ま、それはさておき、このCommencement という言葉、これは「始める」とか「始まる」、何かが「開始する」という意味なんですね。いままでの人生は、非常に守られたグリーンハウスの中というか、まだ育ちきっていない段階にある。それが、ようやくその保護された温室状態を出て行く、そういう意味での旅立ち。これから、社会に巣立っていくという、その始まりにあたっての激励の言葉、そういうスピーチなんです。

だから、けっしていわゆるお祝いの言葉、祝辞ではない。卒業しましたね、おめでとう、よくやりました、がんばりましたね、ではない。これから始まりますね、これから一生懸命頑張りなさいねという励ましの言葉、あるいは、こういうことに気をつけなさいね、こうしていくといいですよ、そういうアドバイスに満ちた内容なんです。

そこで、ですね、今日は私も、いくつかアドバイスを並べたいと思います。さきほどのケン・バーンズさんからいろいろとヒントを得ているんですが。

  • Be curious, not cool. カッコつけるのではなく、いつでもいろいろなことに関心をもて。
  • Don’t confuse success with excellence。
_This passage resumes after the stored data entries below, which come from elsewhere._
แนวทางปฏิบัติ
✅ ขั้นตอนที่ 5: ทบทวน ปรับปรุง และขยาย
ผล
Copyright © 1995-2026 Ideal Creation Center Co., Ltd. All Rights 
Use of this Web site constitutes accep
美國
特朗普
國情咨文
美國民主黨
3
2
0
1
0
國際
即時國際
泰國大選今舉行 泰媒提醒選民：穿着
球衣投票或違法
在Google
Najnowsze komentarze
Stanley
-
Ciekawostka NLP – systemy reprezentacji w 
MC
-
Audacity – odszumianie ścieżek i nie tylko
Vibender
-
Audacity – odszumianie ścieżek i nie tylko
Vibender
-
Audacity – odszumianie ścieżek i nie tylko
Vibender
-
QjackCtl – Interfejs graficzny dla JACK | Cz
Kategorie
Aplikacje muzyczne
「成功」と、「優れている」あるいは「極める」、ということを履き違えるな。
  • Travel。旅行しなさい。ひとつのところにいるのではなく、いろいろなところにいきなさい。
  • Free yourselves from the limitations of the binary world. It is just a tool. バイナリーワールドから解放されろ。バイナリーっていうのは、デジタルっていう意味ですね。1か0か。黒か白か。そういう世界のもつ制約から解放されろ。それは、手段であって、目的ではない。
  • The book is still the greatest manmade machine of all – not the car, not the TV, not the smartphone。本を読め。人間の発明した機械でもっとも偉大なものは、本なのであって、車でも、テレビでも、スマホでもない。
  • 科学も芸術も大切にしなさい。なぜ芸術か。They have nothing to do with the actual defense of our country – they just make our country worth defending。芸術では、国も社会も守れない。しかし、芸術こそが、その国や社会を、守る価値のあるものにするのである。
  • 最後これが今日、君たちに一番いいたかったことです。Make babies. 子供を作りなさい。いいですか、子供をつくりなさい。なぜかというと、自分自身以外の誰かのために、いてもたってもいられなくなる、悩む、心配になる、そういう経験をすることになるから。この感覚は、liberating、つまり解放感なんだ、とケン・バーンスはいう。本当にそうなんですね。どういえばいいのか、いつもいつも完璧な人間でいることはできないということを、子供をもつとだれもが思い知らされる、そういう経験だからです。人間として成長するためには、子供を作る必要があるんです。それが自然の摂理なのであって、それに逆らえるなどと思うこと自体、おこがましい。

さて、コメンスメント、始まりという意味ですが、アメリカのコメンスメントスピーチでは、これを機に巣立っていくということばかりが強調されるんですね。しかし、本当は、ここにはもうひとつの裏返しの意味が込められていなければならない。みなさんが巣立っていくということは、私の側からいうと、こちら側の世界に、つまりわれわれすでに巣立っていった人たちの世界に、みなさんが入ってくることを意味する。だから、これからの人生頑張りなさい、という送り出す言葉とともに、もうひとつ、よくいらっしゃいましたね、という歓迎の意味も、このコメンスメントには込めなければならない。だから、今日は、Welcome、ようこそ、ということを申し上げたい。

これからももちろん、かつての師弟関係というそういう間柄というか、経緯はずっと続くことになるわけですが、同じ社会にでた一人の人間どうしとして、引き続きおつきあいしていきましょう。

ですので、今日は、まず、卒業おめでとうございます。そして、これからの人生、頑張りなさい。子供をつくりなさい。さらに、ようこそ、私の世界にいらっしゃいました。これからも末長くよろしくおねがいします。